The Soviet designers were immediately presented with a new task: In the battles with the Luftwaffe it had become clear that the next step was the transition to jet engines that could significantly increase an aircraft’s speed. The engine’s creation was assigned to Mikoyan and Gurevich, and the resultant MiG-9 performed its maiden and pioneering flight for Soviet jet technology in 1946.

One year later, the designers created a new jet fighter, the MiG-15, which was the first to fly at more than 1,000 km/h (over 620 mph).

An Albanian MiG-15 sits near a hanger at the Galatina military airport near Lecce, Italy, March 5, 1997. Source: AP

The MiG-15 was destined to become the most mass-produced jet in history, with 15,500 built over 10 years. Incredibly, the last of these was phased out of the Albanian air force only in 2006.

In the 1950s, Mikoyan actively perfected this hit model. The MiG-17 and MiG-19 went on to break the sound barrier, and the latter model came close to reaching the 1,500 km/h mark.
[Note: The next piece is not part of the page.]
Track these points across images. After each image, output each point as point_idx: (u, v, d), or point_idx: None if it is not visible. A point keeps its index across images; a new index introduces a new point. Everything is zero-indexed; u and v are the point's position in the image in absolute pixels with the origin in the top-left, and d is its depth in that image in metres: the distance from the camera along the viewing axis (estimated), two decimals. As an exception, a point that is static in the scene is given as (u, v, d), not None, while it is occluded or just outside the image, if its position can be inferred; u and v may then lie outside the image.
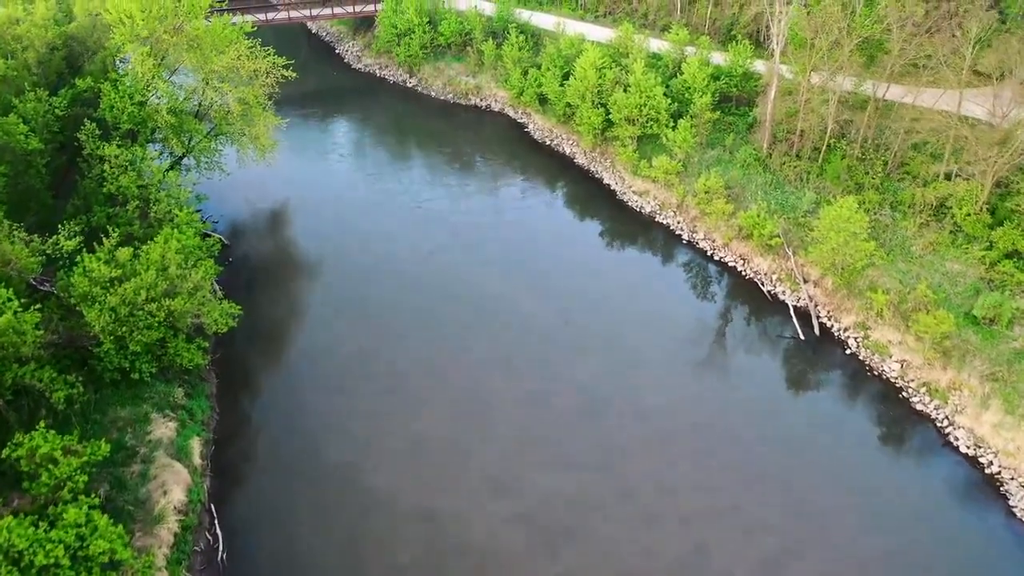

However, the real breakthroughs came over the next two decades, as the MiG-21 rolled off the assembly line to become the most mass-produced supersonic aircraft in history, distinguished by the characteristic triangular configuration of its wings.

Czech MIG-21 fighter at the Czech air force base in Caslav, June 19, 2001. Source: AP

Over the years, more than 60 countries were to field the MiG-21.

 

Catching up with the U.S. – and taking competition into space

At the end of the 1960s, Soviet engineers devised plans for a new plane that could rival the latest U.S. aircraft. The older models were inferior to the U.S. designs in range and weaponry, but the MiG-29 eliminated this gap in the 1980s, with a design that could serve as a bomber with a payload of more than two tons, and was also able to carry nuclear warheads. But the MiG-29 remained a fighter plane too, capable of attaining an altitude of 18 km and accelerating to 2,400 km/h (1,500 mph), with a range of 1,400 km (870 miles).

In Soviet times, the range of products of the MiG enterprises was extremely broad, up to and including the tentative MiG-105 project, a plane capable of launching air strikes from lower space. First conceived in the late 1960s, work on the “space plane” was periodically advanced in the 1970s in response to the U.S. shuttle program, but was finally canceled when the decision was made to proceed with the Soviet Buran space shuttle program instead.

Inside the MiG manufactory. Source: MiG

Today, the giant and illustrious company founded by Mikoyan and Gurevich is still regarded as a flagship of the Russian aircraft industry. Apart from serving in Moscow’s own armed forces, they operated for 70 years in the air forces of China, India, the countries of Eastern Europe and the former Soviet republics.